──────── Task input

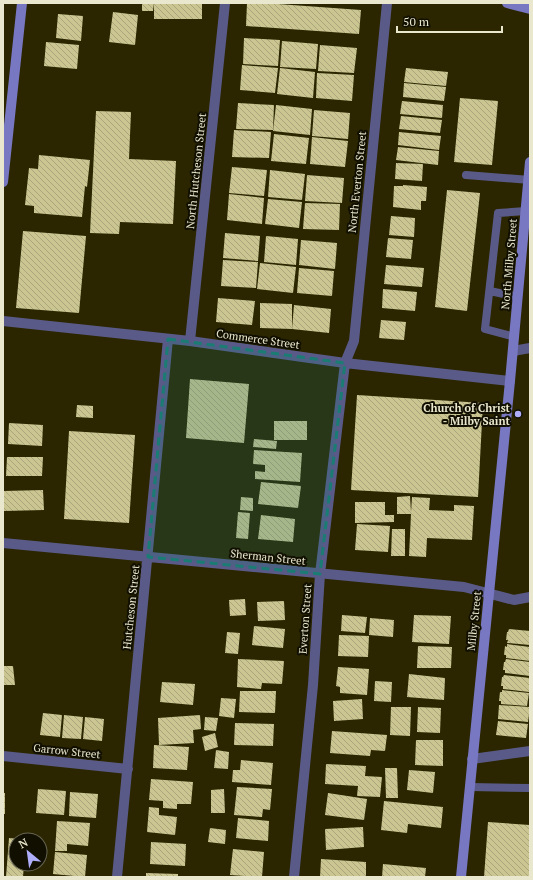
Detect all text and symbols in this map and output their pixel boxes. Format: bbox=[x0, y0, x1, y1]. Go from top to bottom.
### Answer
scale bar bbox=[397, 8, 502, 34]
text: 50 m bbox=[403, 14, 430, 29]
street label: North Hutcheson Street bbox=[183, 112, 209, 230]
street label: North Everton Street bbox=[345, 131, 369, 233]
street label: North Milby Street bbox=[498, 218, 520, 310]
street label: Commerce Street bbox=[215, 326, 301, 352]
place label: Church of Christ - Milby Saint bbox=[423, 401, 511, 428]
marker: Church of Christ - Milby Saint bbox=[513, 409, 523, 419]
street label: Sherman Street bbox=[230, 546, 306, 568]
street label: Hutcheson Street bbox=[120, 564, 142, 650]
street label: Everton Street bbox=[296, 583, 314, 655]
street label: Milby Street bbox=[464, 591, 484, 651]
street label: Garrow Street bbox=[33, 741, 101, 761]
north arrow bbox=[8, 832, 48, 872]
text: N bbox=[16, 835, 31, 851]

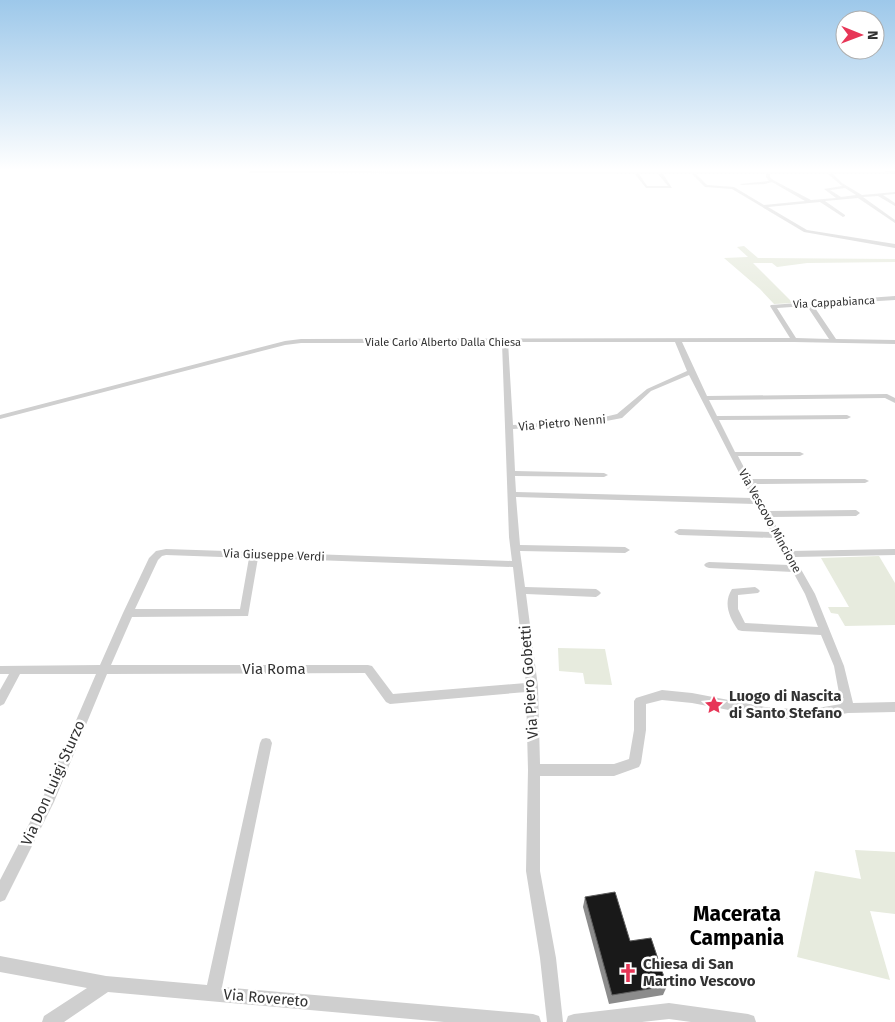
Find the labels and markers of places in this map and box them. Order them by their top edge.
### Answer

────────────────

> **Task**: Where a line in the records above contains the string "this", copy that line.

> **Result below**:
Detect all text and symbols in this map and output their pixel boxes. Format: bbox=[x0, y0, x1, y1]. Go from top to bottom.
Find the labels and markers of places in this map and box them. Order them by their top edge.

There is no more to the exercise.